MONDAY'S MEDAL PERFORMANCES
MEN'S 50M BUTTERFLY
In the men’s 50m fly, Eugene Godsoe dove in, powered his way down the pool and got his hand on the wall fast enough to win the silver medal from lane 8 in 23.05. He finished just four-hundredths of a second behind Cesar Cielo of Brazil. France’s Fred Bousquet was third in 23.11.
“Coming in lane 8, I knew I had no pressure,” Godsoe said. “I just had to execute. The 50 fly is just one of those events where if some of those guys are trying too hard, they’re going to be a little bit slower. So I knew if I could go a tenth or two-tenths faster (than I swam in semifinals), I’d have a chance to medal in it.”

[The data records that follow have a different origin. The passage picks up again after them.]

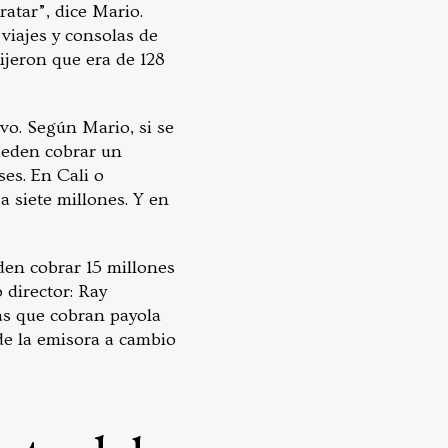
ratar”, dice Mario.
 viajes y consolas de
jeron que era de 128
vo. Según Mario, si se
ueden cobrar un
es. En Cali o
a siete millones. Y en
den cobrar 15 millones
 director: Ray
as que cobran payola
de la emisora a cambio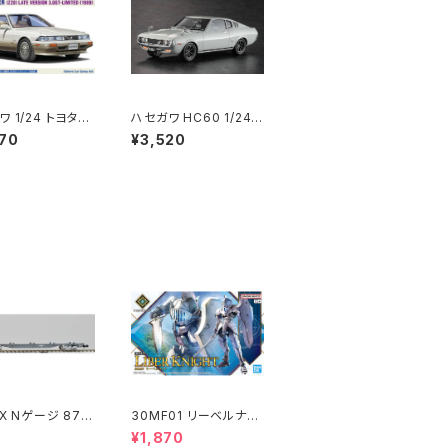
 1/24 トヨタソ
ハセガワ HC60 1/24
20)後期型3.0G
トヨタ セリカ LB 1600
70
¥3,520
テッド(1989) 21
GT 車 プラモ（新品 在
HC66 車 プラモ
庫品）
 在庫品）
X Nゲージ 871
30MF01 リーベルナイ
107 (増備型・コ
ト プラモデル（新品 在
5
¥1,870
なし) 鉄道模型
庫品）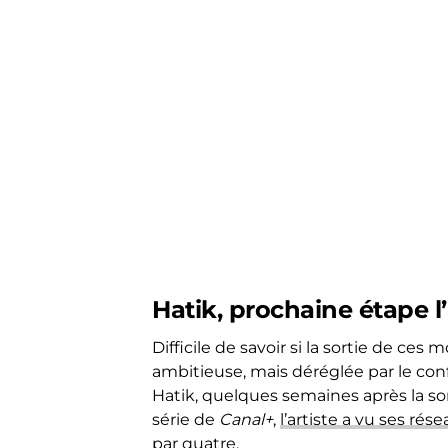
Hatik, prochaine étape l
Difficile de savoir si la sortie de ces 
ambitieuse, mais déréglée par le conf
Hatik, quelques semaines après la so
série de
Canal+
,
l’artiste a vu ses ré
par quatre
.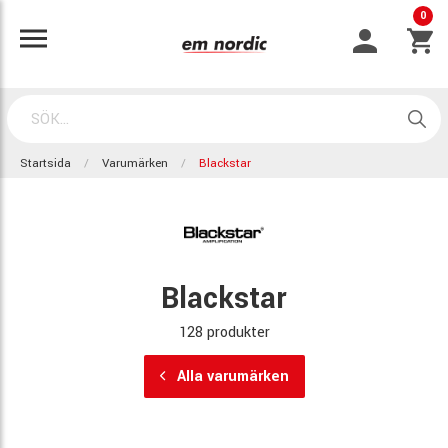
0
Startsida
Varumärken
Blackstar
Blackstar
128 produkter
Alla varumärken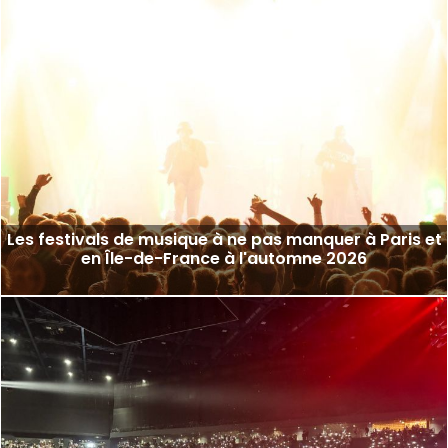
Les festivals de musique à ne pas manquer à Paris et
en Île-de-France à l'automne 2026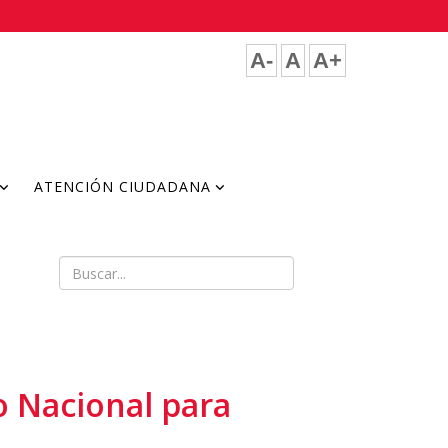
A-
A
A+
ATENCIÓN CIUDADANA
o Nacional para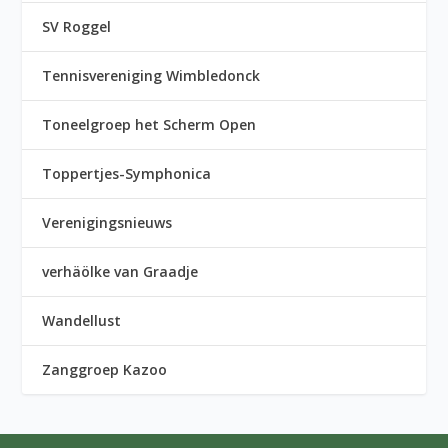
SV Roggel
Tennisvereniging Wimbledonck
Toneelgroep het Scherm Open
Toppertjes-Symphonica
Verenigingsnieuws
verhäölke van Graadje
Wandellust
Zanggroep Kazoo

Godsoe said the race set him up well for the 100m fly later in the week.
“I’m really excited for the 100,” he said. “I knew coming in if I could match, or even come close to my 50 time, I was going to have a great 100. For me to go three-tenths faster, I’ve got some speed in me.
WOMEN'S 100M BUTTERFLY
Vollmer took the first length of the women’s 100m butterfly out with the rest of field, turning in fourth place, about a half a second behind Jeanette Ottesen Gray and just a fraction of a second behind Ilaria Bianchi of Italy and Sarah Sjostrom of Sweden.
As they raced down the final 50 meters it was a four- or five-way race between the swimmers in the center of the pool before Sjostrom began pulling ahead with about 20 meters to go. Sjostrom touched first in 56.53, followed by Alicia Coutts of Australia in 56.97 and Vollmer in 57.24. Donahue was eighth in 58.30.
Vollmer, who holds the world record in this event at 55.98 and was the defending world and Olympic champion, had a strong week of training heading into the meet and was hoping for a faster swim. Still, she took some positives away from her performance.
“The past two days I’ve been pretty sick, and that’s just bad luck,” Vollmer said. “Normally I’m not one to get sick at meets. It’s disappointing and frustrating. But I’m still really proud of myself for coming in and giving it my all and coming away with a bronze medal.
“No matter how bad I feel, I can still get up there and lay it on the line for less than a minute. That’s what I kept telling myself – just take all the training I’ve done and pull it together for those 57 seconds.”